● **Data provided**:
++++++++++++++++++++

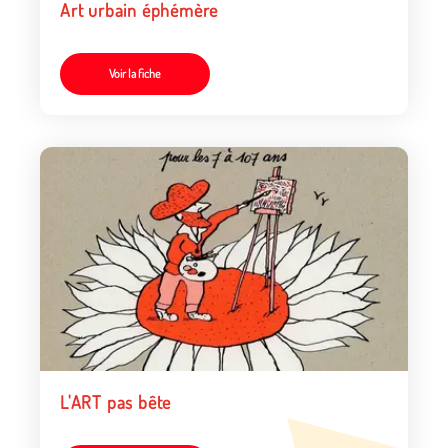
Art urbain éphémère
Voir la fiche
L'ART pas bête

++++++++++++++++++++

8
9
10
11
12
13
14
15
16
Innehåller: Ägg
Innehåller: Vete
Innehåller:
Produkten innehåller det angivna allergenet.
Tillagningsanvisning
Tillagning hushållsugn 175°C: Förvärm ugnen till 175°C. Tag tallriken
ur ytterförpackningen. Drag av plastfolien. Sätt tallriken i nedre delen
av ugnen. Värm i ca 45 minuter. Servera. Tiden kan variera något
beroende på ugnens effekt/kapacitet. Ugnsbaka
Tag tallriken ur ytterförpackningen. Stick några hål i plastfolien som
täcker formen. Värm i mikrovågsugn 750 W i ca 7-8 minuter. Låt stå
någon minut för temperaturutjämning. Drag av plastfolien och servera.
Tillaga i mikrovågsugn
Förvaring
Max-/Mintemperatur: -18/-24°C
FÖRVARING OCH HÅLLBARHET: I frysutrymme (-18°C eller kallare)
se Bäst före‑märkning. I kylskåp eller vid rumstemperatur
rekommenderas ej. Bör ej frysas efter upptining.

++++++++++++++++++++

● **Required action**:
From the records above, print exactly the lines that run from the line with "Innehåller: Vete" to the line with "rekommenderas ej. Bör", inclusive.

● **Finished task**:
Innehåller: Vete
Innehåller:
Produkten innehåller det angivna allergenet.
Tillagningsanvisning
Tillagning hushållsugn 175°C: Förvärm ugnen till 175°C. Tag tallriken
ur ytterförpackningen. Drag av plastfolien. Sätt tallriken i nedre delen
av ugnen. Värm i ca 45 minuter. Servera. Tiden kan variera något
beroende på ugnens effekt/kapacitet. Ugnsbaka
Tag tallriken ur ytterförpackningen. Stick några hål i plastfolien som
täcker formen. Värm i mikrovågsugn 750 W i ca 7-8 minuter. Låt stå
någon minut för temperaturutjämning. Drag av plastfolien och servera.
Tillaga i mikrovågsugn
Förvaring
Max-/Mintemperatur: -18/-24°C
FÖRVARING OCH HÅLLBARHET: I frysutrymme (-18°C eller kallare)
se Bäst före‑märkning. I kylskåp eller vid rumstemperatur
rekommenderas ej. Bör ej frysas efter upptining.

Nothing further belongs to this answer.